Picture this. You’re a 25-year-old golf pro, scraping a living on Canada’s Mackenzie Tour, far from your native California. Having successfully navigated your way through stage two of Web.com tour school, you put three decent rounds together at the final qualifying stage to leave yourself an outside chance of going low and earning playing rights for 2019. And then disaster strikes.
Cody Blick / Image from Getty Images
Staying in an Airbnb, Cody Blick awoke the morning of the final round to discover the garage door wide open and his clubs gone. Cue panic. With so much at stake, Blick took to Instagram to offer a $5,000 reward for the safe return of his clubs, no questions asked. Whether not favouring social media or sensing a trap, the thief didn’t answer the call. And with time fast running out, Blick had no choice but to raise an all-out S.O.S.
Scrambling together a set that included the local superintendent’s driver, wedges from the pro shop, and a borrowed putter that looked and weighed different to his own, Blick was nevertheless able to make it to the first tee. Preparations for the biggest day of his career, however, could scarcely have been less ideal.

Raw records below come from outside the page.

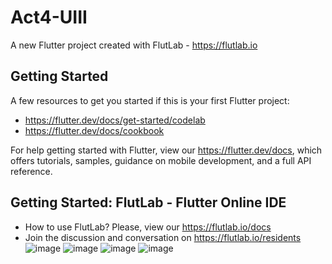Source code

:# Act4-UIII

A new Flutter project created with FlutLab - https://flutlab.io

## Getting Started

A few resources to get you started if this is your first Flutter project:

- https://flutter.dev/docs/get-started/codelab
- https://flutter.dev/docs/cookbook

For help getting started with Flutter, view our
https://flutter.dev/docs, which offers tutorials,
samples, guidance on mobile development, and a full API reference.

## Getting Started: FlutLab - Flutter Online IDE

- How to use FlutLab? Please, view our https://flutlab.io/docs
- Join the discussion and conversation on https://flutlab.io/residents
![image](https://github.com/LGonzalezMendoza/Act4-UIII-Nuevo/assets/143547970/eed5f164-9e2c-447d-b5ec-19a15d1343c9)
![image](https://github.com/LGonzalezMendoza/Act4-UIII-Nuevo/assets/143547970/46ce801c-4a9c-4b91-a177-7a20334e15ce)
![image](https://github.com/LGonzalezMendoza/Act4-UIII-Nuevo/assets/143547970/2adbf7c3-d7c4-4a6e-9dba-f64de3892c15)
![image](https://github.com/LGonzalezMendoza/Act4-UIII-Nuevo/assets/143547970/d26c1b1a-e94b-4a17-9c0b-6f70b8afa32e)
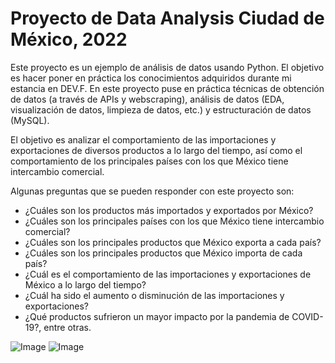 Proyecto de Data Analysis
Ciudad de México, 2022
========================
Este proyecto es un ejemplo de análisis de datos usando Python. El objetivo es hacer poner en práctica los conocimientos adquiridos durante mi estancia en DEV.F. En este proyecto puse en práctica técnicas de obtención de datos (a través de APIs y webscraping), análisis de datos (EDA, visualización de datos, limpieza de datos, etc.) y estructuración de datos (MySQL).

El objetivo es analizar el comportamiento de las importaciones y exportaciones de diversos productos a lo largo del tiempo, así como el comportamiento de los principales países con los que México tiene intercambio comercial.

Algunas preguntas que se pueden responder con este proyecto son:

- ¿Cuáles son los productos más importados y exportados por México?
- ¿Cuáles son los principales países con los que México tiene intercambio comercial?
- ¿Cuáles son los principales productos que México exporta a cada país?
- ¿Cuáles son los principales productos que México importa de cada país?
- ¿Cuál es el comportamiento de las importaciones y exportaciones de México a lo largo del tiempo?
- ¿Cuál ha sido el aumento o disminución de las importaciones y exportaciones?
- ¿Qué productos sufrieron un mayor impacto por la pandemia de COVID-19?,
entre otras.


![Image](Captura_Proyecto.PNG)
![Image](Captura_Proyecto2.PNG)

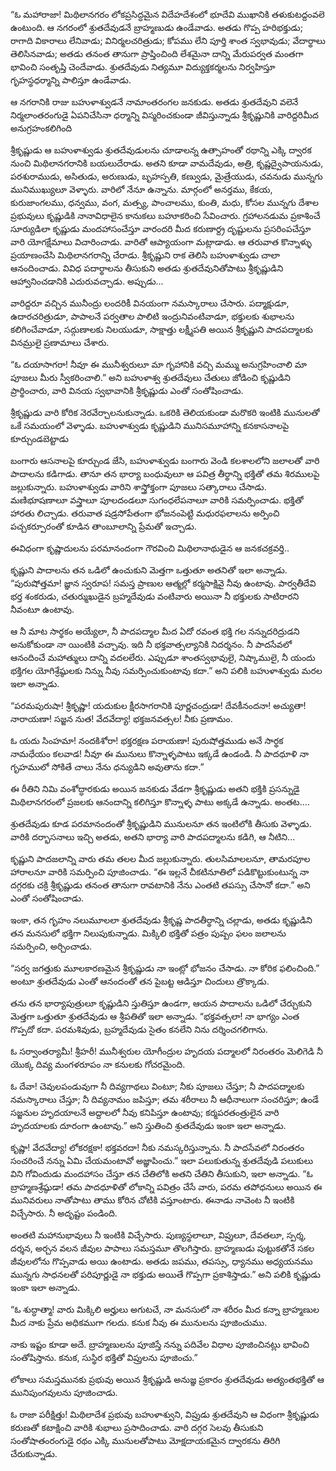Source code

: ﻿“ఓ మహారాజా! మిథిలానగరం లోకప్రసిద్ధమైన విదేహదేశంలో భూదేవి ముఖానికి తళుకుటద్దంవలె ఉంటుంది. ఆ నగరంలో శ్రుతదేవుడనే బ్రాహ్మణుడు ఉండేవాడు. అతడు గొప్ప హరిభక్తుడు; రాగాది వికారాలు లేనివాడు; వినిర్మలచరిత్రుడు; కోపము లేని పూర్తి శాంత స్వభావుడు; వేదార్థాలు తెలిసినవాడు; అతడు తనంత తానుగా ప్రాప్తించింది లేశమైనా దాన్ని మేరుపర్వత మంతగా భావించి సంతృప్తి చెందేవాడు. శ్రుతదేవుడు నిత్యమూ విద్యుక్తకర్మలను నిర్వహిస్తూ గృహస్థధర్మాన్ని పాలిస్తూ ఉండేవాడు. 

ఆ నగరానికి రాజు బహుళాశ్వుడనే నామాంతరంగల జనకుడు. అతడు శ్రుతదేవుని వలెనే నిర్మలాంతరంగుడై ఏపనిచేసినా ధర్మాన్ని విస్మరించకుండా జీవిస్తున్నాడు శ్రీకృష్ణునికి వారిద్దరిమీద అనుగ్రహంకలిగింది 

శ్రీకృష్ణుడు ఆ బహుళాశ్వుడు శ్రుతదేవుడులను చూడాలన్న ఉత్సాహంతో రథాన్ని ఎక్కి ద్వారక నుంచి మిథిలానగరానికి బయలుదేరాడు. అతని కూడా వామదేవుడు, అత్రి, కృష్ణద్వైపాయనుడు, పరశురాముడు, అసితుడు, అరుణుడు, బృహస్పతి, కణ్వుడు, మైత్రేయుడు, చవనుడు మున్నగు మునిముఖ్యులూ వెళ్ళారు. వారిలో నేనూ ఉన్నాను. మార్గంలో అనర్తము, కేకయ, కురుజాంగలము, ధన్వము, వంగ, మత్స్య, పాంచాలము, కుంతి, మధు, కోసల మున్నగు దేశాల ప్రభువులు కృష్ణుడికి నానావిధాలైన కానుకలు బహూకరించి సేవించారు. గ్రహాలనడుమ ప్రకాశించే సూర్యుడిలా కృష్ణుడు మందహాసంచేస్తూ వారందరి మీద కరుణార్ద్ర దృష్టులను ప్రసరింపచేస్తూ వారి యోగక్షేమాలు విచారించాడు. వారితో ఆప్యాయంగా మట్లాడాడు. ఆ తరువాత కొన్నాళ్ళు ప్రయాణంచేసి మిథిలానగరాన్ని చేరాడు. శ్రీకృష్ణుని రాక తెలిసి బహుళాశ్వుడు చాలా ఆనందించాడు. వివిధ పదార్థాలను తీసుకుని అతడు శ్రుతదేవునితోపాటు శ్రీకృష్ణుడిని ఆహ్వానించడానికి ఎదురువచ్చాడు. అప్పుడు... 

వారిద్దరూ వచ్చిన మునీంద్రు లందరికీ వినయంగా నమస్కారాలు చేసారు. పద్మాక్షుడూ, ఉదారచరిత్రుడూ, పాపాలనే పర్వతాల పాలిటి ఇంద్రునివంటివాడూ, భక్తులకు శుభాలను కలిగించేవాడూ, సద్గుణాలకు నిలయుడూ, సాక్షాత్తు లక్ష్మీపతి అయిన శ్రీకృష్ణుని పాదపద్మాలకు వినమ్రులై ప్రణామాలు చేశారు. 

“ఓ దయాసాగరా! నీవూ ఈ మునీశ్వరులూ మా గృహానికి వచ్చి మమ్ము అనుగ్రహించాలి మా పూజలు మీరు స్వీకరించాలి.” అని బహుళాశ్వ శ్రుతదేవులు చేతులు జోడించి కృష్ణుడిని ప్రార్థించారు, వారి వినయ స్వభావానికి శ్రీకృష్ణుడు ఎంతో సంతోషించాడు. 

శ్రీకృష్ణుడు వారి కోరిక నెరవేర్చాలనుకున్నాడు. ఒకరికి తెలియకుండా మరొకరి ఇంటికి మునులతో ఒకే సమయంలో వెళ్ళాడు. బహుళాశ్వుడు కృష్ణుడిని మునిసమూహాన్ని కనకాసనాలపై కూర్చుండబెట్టాడు 

బంగారు ఆసనాలపై కూర్చుండ జేసి, బహుళాశ్వుడు బంగారు వెండి కలశాలలోని జలాలతో వారి పాదాలను కడిగాడు. తానూ తన భార్యా బంధువులూ ఆ పవిత్ర తీర్థాన్ని భక్తితో తమ శిరములపై జల్లుకున్నారు. బహుళాశ్వుడు వారిని శాస్త్రోక్తంగా పూజలు సత్కారాలు చేసాడు. మణిభూషణాలూ వస్త్రాలూ పూలదండలూ సుగంధలేపనాలూ వారికి సమర్పించాడు. భక్తితో హారతు లిచ్చాడు. తరువాత షడ్రసోపేతంగా భోజనంపెట్టి మధురఫలాలను అర్పించి పచ్చకర్పూరంతో కూడిన తాంబూలాన్ని ప్రేమతో ఇచ్చాడు. 

ఈవిధంగా కృష్ణాదులను పరమానందంగా గౌరవించి మిథిలానాథుడైన ఆ జనకచక్రవర్తి.. 

కృష్ణుని పాదాలను తన ఒడిలో ఉంచుకుని మెత్తగా ఒత్తుతూ అతనితో ఇలా అన్నాడు. “పురుషోత్తమా! జ్ఞాన స్వరూప! సమస్త ప్రాణుల ఆత్మల్లో కర్మసాక్షివై నీవు ఉంటావు. పార్వతీదేవి భర్త శంకరుడు, చతుర్ముఖుడైన బ్రహ్మదేవుడు వంటివారు అయినా నీ భక్తులకు సాటిరారని నీవంటూ ఉంటావు. 

ఆ నీ మాట సార్థకం అయ్యేలా, నీ పాదపద్మాల మీద ఏదో రవంత భక్తి గల నన్నుదరిద్రుడని అనుకోకుండా నా యింటికి వచ్చావు. ఇది నీ భక్తవాత్సల్యానికి నిదర్శనం. నీ పాదసేవలో ఆనందించే మహాత్ములు దాన్ని వదలలేరు. ఎప్పుడూ శాంతస్వభావులై, నిష్కాములై, నీ యందు భక్తిగల యోగిశ్రేష్ఠులకు నిన్ను నీవు సమర్పించుకుంటావు కదా.” అని పలికి బహుళాశ్వుడు మరల ఇలా అన్నాడు. 

“పరమపురుషా! శ్రీకృష్ణా! యదుకుల క్షీరసాగరానికి పూర్ణచంద్రుడా! దేవకీనందనా! అచ్యుతా! నారాయణా! సజ్జన నుత! వేదవేద్యా! భక్తజనవత్సల! నీకు ప్రణామం. 

ఓ యదు సింహమా! నందకిశోరా! భక్తరక్షణ పరాయణా! పురుషోత్తముడు అనే సార్థక నామధేయం కలవాడ! నీవూ ఈ మునులు కొన్నాళ్ళపాటు ఇక్కడే ఉండండి. నీ పాదధూళి నా గృహములో సోకితే చాలు నేను ధన్యుడిని అవుతాను కదా.” 

ఈ రీతిని నిమి వంశోద్ధారకుడు అయిన జనకుడు వేడగా శ్రీకృష్ణుడు అతని భక్తికి ప్రసన్నుడై మిథిలానగరంలో ప్రజలకు ఆనందాన్ని కలిగిస్తూ కొన్నాళ్ళ పాటు అక్కడే ఉన్నాడు. అంతట.... 

శ్రుతదేవుడు కూడ పరమానందంతో శ్రీకృష్ణుడిని మునులనూ తన ఇంటిలోకి తీసుకు వెళ్ళాడు. వారికి దర్భాసనాలు ఇచ్చి అతడు, అతని భార్యా వారి పాదపద్మాలను కడిగి, ఆ నీటిని... 

కృష్ణుని పాదజలాన్ని వారు తమ తలల మీద జల్లుకున్నారు. తులసిమాలలనూ, తామరపూల హారాలనూ వారికి సమర్పించి పూజించాడు. “ఈ ఇల్లనే చీకటినూతిలో పడికొట్టుకుంటున్న నా దగ్గరకు చక్రి శ్రీకృష్ణుడు తనంత తానుగా రావటానికి నేను ఎంతటి తపస్సు చేసానో కదా.” అని ఎంతో సంతోషించాడు. 

ఇంకా, తన గృహం నలుమూలలా శ్రుతదేవుడు శ్రీకృష్ణ పాదతీర్థాన్ని చల్లాడు, అతడు కృష్ణుడిని తన మనసులో భక్తిగా నిలుపుకున్నాడు. మిక్కిలి భక్తితో పత్రం పుష్పం ఫలం జలాలను సమర్పించి, అర్చించాడు. 

“సర్వ జగత్తుకు మూలకారణమైన శ్రీకృష్ణుడు నా ఇంట్లో భోజనం చేసాడు. నా కోరిక ఫలించింది.” అంటూ శ్రుతదేవుడు ఎంతో ఆనందంతో తన పైబట్ట ఆడిస్తూ చిందులు త్రొక్కాడు. 

తను తన భార్యాపుత్రులూ కృష్ణుడిని స్తుతిస్తూ ఉండగా, ఆయన పాదాలను ఒడిలో చేర్చుకుని మెత్తగా ఒత్తుతూ శ్రుతదేవుడు ఆ శ్రీపతితో ఇలా అన్నాడు. “భక్తవత్సలా! నా భాగ్యం ఎంత గొప్పదో కదా. పరమశివుడు, బ్రహ్మదేవుడు సైతం కనలేని నిను దర్శించగలిగాను. 

ఓ సర్వాంతర్యామీ! శ్రీహరీ! మునీశ్వరుల యోగీంద్రుల హృదయ పద్మాలలో నిరంతరం మెలిగెడి నీ యొక్క దివ్య మంగళరూపం నా కనులకు గోచరమైంది. 

ఓ దేవా! చెవులపండువుగా నీ దివ్యగాథలు వింటూ; నీకు పూజలు చేస్తూ; నీ పాదపద్మాలకు నమస్కారాలు చేస్తూ; నీ దివ్యనామం జపిస్తూ; తమ శరీరాలు నీ ఆధీనాలుగా సంచరిస్తూ; ఉండే సజ్జనుల హృదయాలనే అద్దాలలో నీవు కనిపిస్తూ ఉంటావు; కర్మపరతంత్రులైన వారి హృదయాలకు దూరంగా ఉంటావు.” అని స్తుతించి శ్రుతదేవుడు ఇంకా ఇలా అన్నాడు. 

కృష్ణా! వేదవేద్యా! లోకరక్షకా! భక్తవరదా! నీకు నమస్కరిస్తున్నాను. నీ పాదసేవలో నిరంతరం సంచరించే నన్ను ఏమి చేయమంటావో అజ్ఞాపించు.” ఇలా పలుకుతున్న శ్రుతదేవుడి పలుకులు విని గోవిందుడు మందహాసం చేస్తూ తన చేతిలోకి అతని చేతిని తీసుకుని, ఇలా అన్నాడు. “ఓ బ్రాహ్మణశ్రేష్ఠుడా! తమ పాదధూళితో లోకాన్ని పవిత్రం చేసే వారు, పరమ తపోధనులు అయిన ఈ మునివరులు నాతోపాటు తాము కోరిన చోటికి వస్తూంటారు. ఈనాడు నావెంట నీ ఇంటికి విచ్చేసారు. నీ అదృష్టం పండింది. 

అంతటి మహానుభావులు నీ ఇంటికి విచ్చేసారు. పుణ్యస్థలాలూ, విప్రులూ, దేవతలూ, స్పర్శ, దర్శన, అర్చన వలన జీవుల పాపాలు సమస్తమూ తొలగిస్తారు. బ్రాహ్మణుడు పుట్టుకతోనే సకల జీవులలోను గొప్పవాడు అయి ఉంటాడు. అతడు జపము, తపస్సు, ధ్యానము అధ్యయనము మున్నగు సాధనలతో పరిపూర్ణుడై నా భక్తుడు అయితే గొప్పగా ప్రకాశిస్తాడు.” అని పలికి కృష్ణుడు ఇంకా ఇలా అన్నాడు. 

“ఓ శుద్ధాత్మా! వారు మిక్కిలి అర్హులు అగుటచే, నా మనసులో నా శరీరం మీద కన్నా బ్రాహ్మణుల మీద నాకు ప్రేమ అధికముగా గలదు. కనుక నీవు ఈ మునులను పూజించుము. 

నాకు ఇష్టం కూడా అదే. బ్రాహ్మణులను పూజిస్తే నన్ను పదివేల విధాల పూజించినట్లు భావించి సంతోషిస్తాను. కనుక, సుస్థిర భక్తితో విప్రులను పూజించు.” 

లోకాలు సమస్తమునకు ప్రభువు అయిన శ్రీకృష్ణుడి అనుజ్ఞ ప్రకారం శ్రుతదేవుడు అత్యంతభక్తితో ఆ మునిపుంగవులను పూజించాడు. 

ఓ రాజా పరీక్షిత్తు! మిథిలాదేశ ప్రభువు బహుళాశ్వుని, విప్రుడు శ్రుతదేవుని ఆ విధంగా శ్రీకృష్ణుడు కరుణతో కటాక్షించి వారికి శుభాలు ప్రసాదించాడు. వారి దగ్గర సెలవు తీసుకుని సంతోషాతంరంగుడై రథం ఎక్కి మునులతోపాటు మోక్షదాయకమైన ద్వారకను తిరిగి చేరుకున్నాడు. 

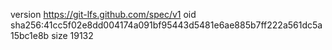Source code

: version https://git-lfs.github.com/spec/v1
oid sha256:41cc5f02e8dd004174a091bf95443d5481e6ae885b7ff222a561dc5a15bc1e8b
size 19132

A 66, sandwiched by two 70s, had left Blick on -10 and tied for 74th after three rounds, with the top 40 and ties eligible for at least eight Web.com starts in 2019. Don’t be fooled by the little-brother status of the Web tour, the prizefunds are more than decent and the competition level is terrifying. Eventual q-school winner Danny Walker would shoot a staggering 27-under-par for his four rounds, with a further six players within two strokes.
With his tried and tested weaponry to hand, the odds weren’t in Blick’s favour, but with an effective motley crew slung on his caddie’s shoulder, the chances resided somewhere in the deep chasm between slim and none.
You can guess the rest.
In scenes reminiscent of Hollywood, Blick went out and shot a bogey-free, nine-under par, round of 63. Opening pars at one and two would’ve helped settle the inevitable stomach churning, but it was the climax to the round that will live long in his memory.
With roughly half the field still to finish, all projections seemed to indicate that -19 would be the number. With three holes to play, Blick was at -16, and seemingly destined to fall agonisingly short and left to dwell on what might have been.
But he had other ideas.
Intense pressure can have a strange effect on people. While some players shrivel and hide, others rise to the occasion. Needing three consecutive birdies to finish his round, Blick, playing with a carefree abandon that belied his position, delivered exactly that, capping off a sensational round in the most sensational of circumstances.
That pressure did what pressure does, and the cut off mark dropped to -18 was irrelevant, and the San Jose State graduate was left to make good on his most recent loans and pick up his card at the end of an emotionally rollercoaster ten or twelve hours.
Given how he performed with an effective rental set, it’s doubtful that the $5,000, “no questions asked” offer is still there. The irony of the situation will probably be lost on the larcenist, but in addition to the story of the weekend, they provided us with an additional gem….
They brought whole new meaning to the term “hot putter.”